> [Try it] Please return the data that follows precisely as written, but without the images.

> [Working data]
= Beginning of Section =

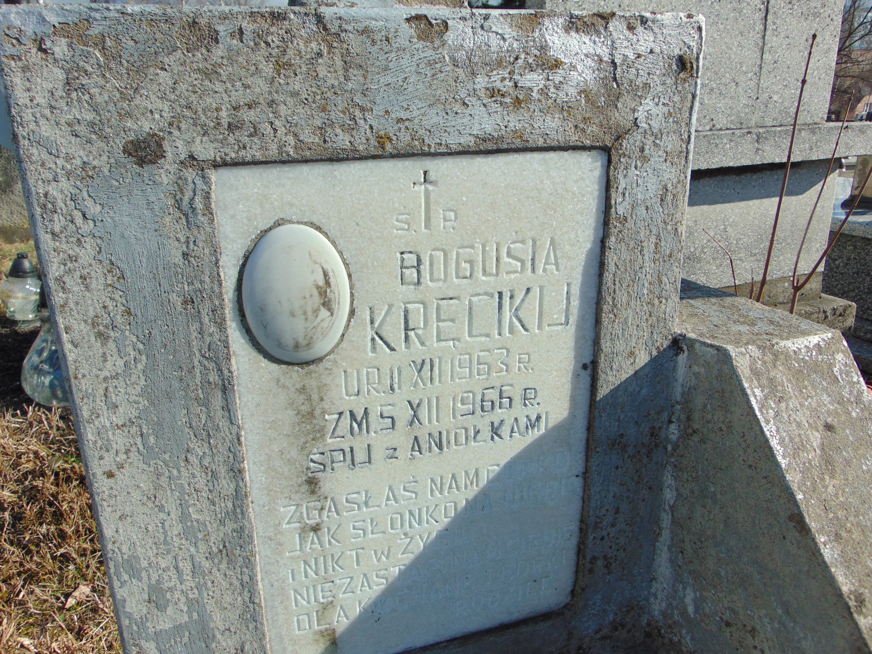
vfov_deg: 54.9
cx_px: 436
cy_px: 327
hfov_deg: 69.4
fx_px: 630
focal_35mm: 25
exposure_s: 1/250
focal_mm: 4.5
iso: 80
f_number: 7.7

= End of Section =

> [Worked solution]
vfov_deg: 54.9
cx_px: 436
cy_px: 327
hfov_deg: 69.4
fx_px: 630
focal_35mm: 25
exposure_s: 1/250
focal_mm: 4.5
iso: 80
f_number: 7.7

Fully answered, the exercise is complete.